-- Exercise --
Convert every line of the entries below into a Markdown table with the columns "Row" and "Line," giving each row a number and skipping blank lines. Leave the pictures out.

-- Data to use --
################
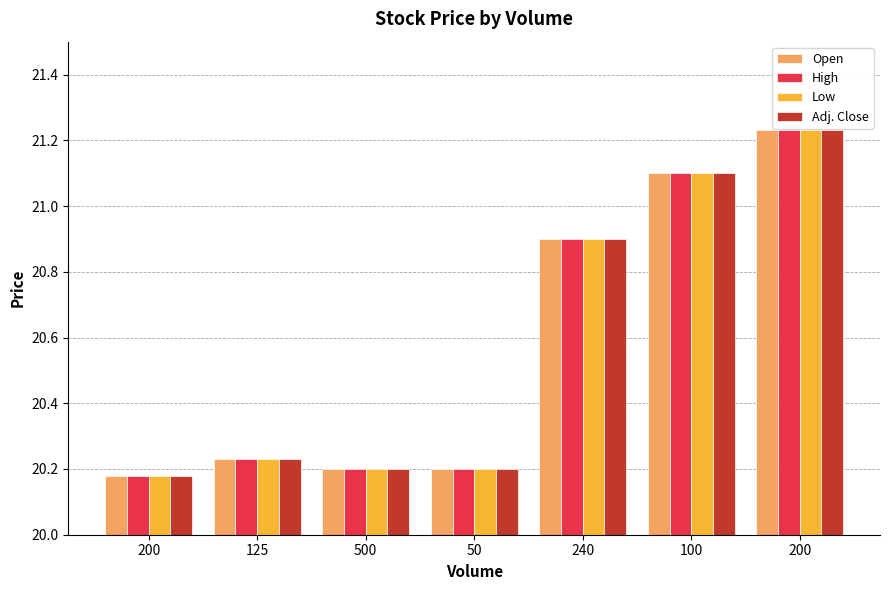

How many bars are there in each group?

4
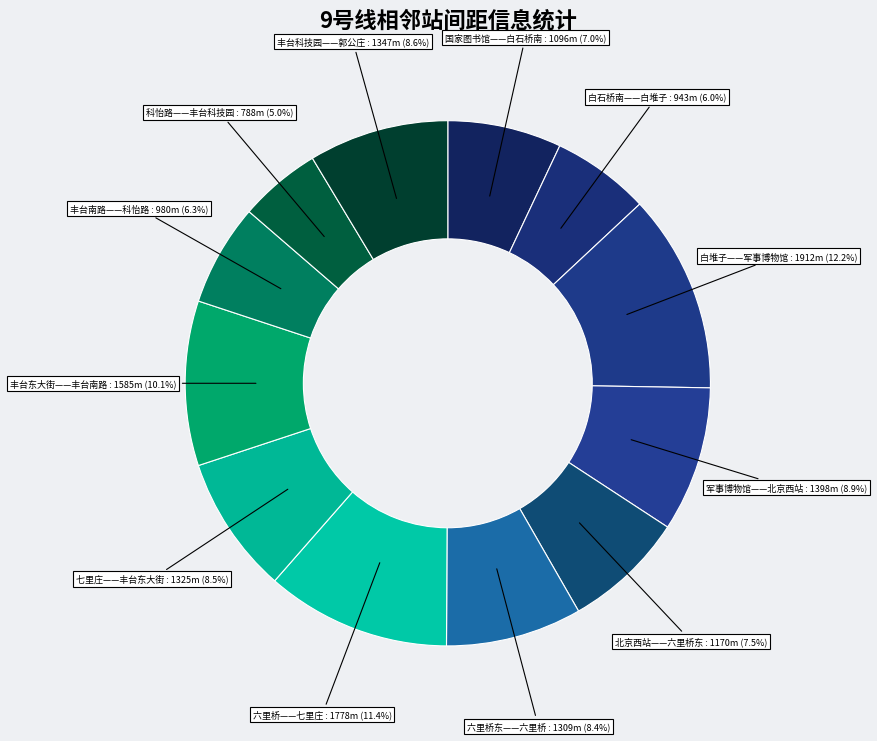

How many slices are in this pie chart?

12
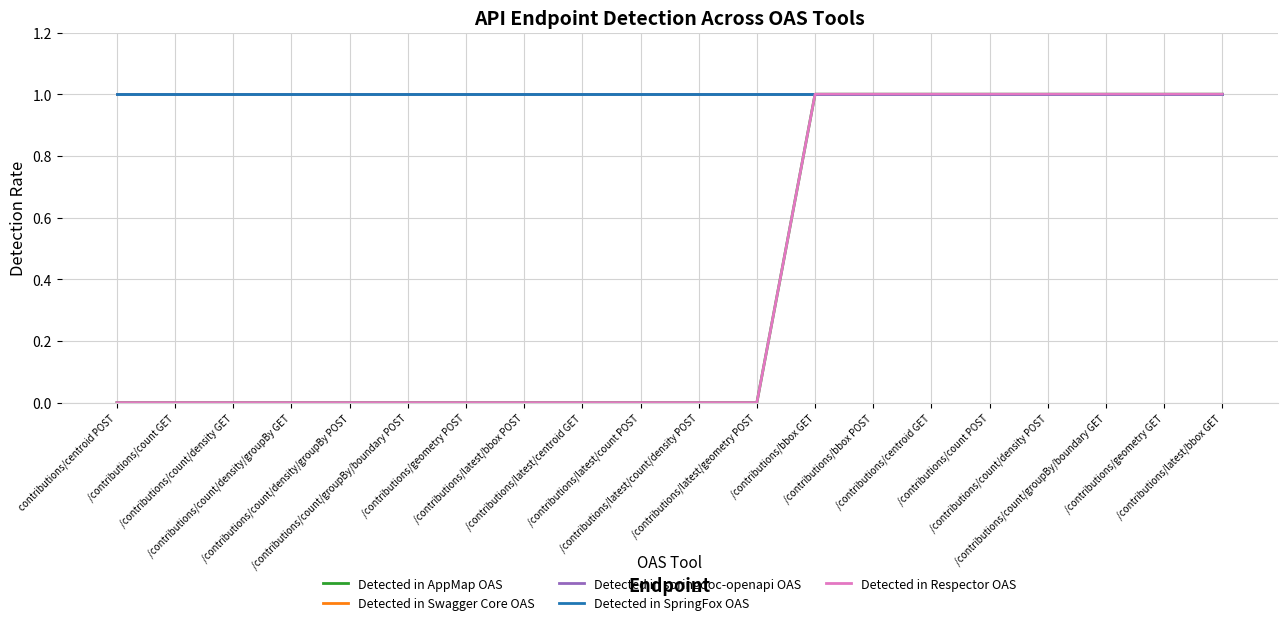

At which category is the sum across all series the highest?

/contributions/bbox GET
################
-- Answer --
| Row | Line |
|---|---|
| 1 | How many bars are there in each group? |
| 2 | 4 |
| 3 | How many slices are in this pie chart? |
| 4 | 12 |
| 5 | At which category is the sum across all series the highest? |
| 6 | /contributions/bbox GET |